The Boilermakers did plenty to sabotage themselves after taking that seven-point lead, committing a turnover against full-court pressure, a soft foul to allow a three-point play and missing two free throws (one of them a front end). But Cincinnati also made some huge plays.
The biggest was the cliffhanger layup by Troy Caupain to end regulation. A minute earlier, Caupain had blown an easy layup that seemed to doom the Bearcats, and he was disconsolate heading to the team huddle shortly thereafter.
Everyone stepped in to pick him up – teammates, and Davis himself, who grabbed Caupain's jersey and shouted at him to get over it and keep playing.
As fate would have it, Caupain wound up with the make-good opportunity with his team down two and seven seconds left. He drove hard to the hoop, leaned in to defender Vince Edwards to gain separation and barely got the ball over Edwards' outstretched hand.

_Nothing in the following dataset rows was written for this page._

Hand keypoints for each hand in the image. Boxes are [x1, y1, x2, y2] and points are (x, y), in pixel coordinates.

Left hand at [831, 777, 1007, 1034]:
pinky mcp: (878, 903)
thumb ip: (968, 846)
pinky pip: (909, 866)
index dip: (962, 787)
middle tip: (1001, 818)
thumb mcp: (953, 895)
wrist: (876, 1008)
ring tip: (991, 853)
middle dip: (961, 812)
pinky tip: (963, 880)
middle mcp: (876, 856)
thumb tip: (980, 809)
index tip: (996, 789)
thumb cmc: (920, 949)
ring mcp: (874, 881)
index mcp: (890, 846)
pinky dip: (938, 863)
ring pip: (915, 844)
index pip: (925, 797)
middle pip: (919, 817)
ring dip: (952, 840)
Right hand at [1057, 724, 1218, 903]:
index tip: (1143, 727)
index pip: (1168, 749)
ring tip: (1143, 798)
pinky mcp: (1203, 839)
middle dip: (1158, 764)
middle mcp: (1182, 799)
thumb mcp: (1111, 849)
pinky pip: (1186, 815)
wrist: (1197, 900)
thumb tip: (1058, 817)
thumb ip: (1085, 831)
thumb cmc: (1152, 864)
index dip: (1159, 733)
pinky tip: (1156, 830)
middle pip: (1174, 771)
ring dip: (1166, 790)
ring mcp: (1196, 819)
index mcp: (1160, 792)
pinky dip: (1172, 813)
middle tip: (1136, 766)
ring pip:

Befitting a wildly dramatic day in Louisville, which saw two upsets by identical scores of 60-59, Caupain's shot moonwalked around the rim. It spun a complete circle on the iron, and when it appeared headed out, kissed the backboard, almost came to a dead stop on the heel and finally dropped for the tie well after the horn had sounded.
"Once it was rolling around the rim I stopped, bent down a little bit, looked up," Caupain said, "and once it fell in the rim and the buzzer went off, I just smiled."
The smiles may be gone by Saturday, when Cincinnati has to face mighty Kentucky. But for Larry Davis, a native of Mount Sterling, Ky., he'd have it no other way.
"I did grow up a Kentucky fan," Davis said. "…We used to listen to Kentucky on the radio. So your whole life, you grow up as a coach, and you either want to coach at Kentucky or you want to beat them. I'm getting the chance."
It's a slim chance. But not the first slim chance this Cincinnati team has faced this year. The Bearcats will probably lose, but not without a ferocious fight.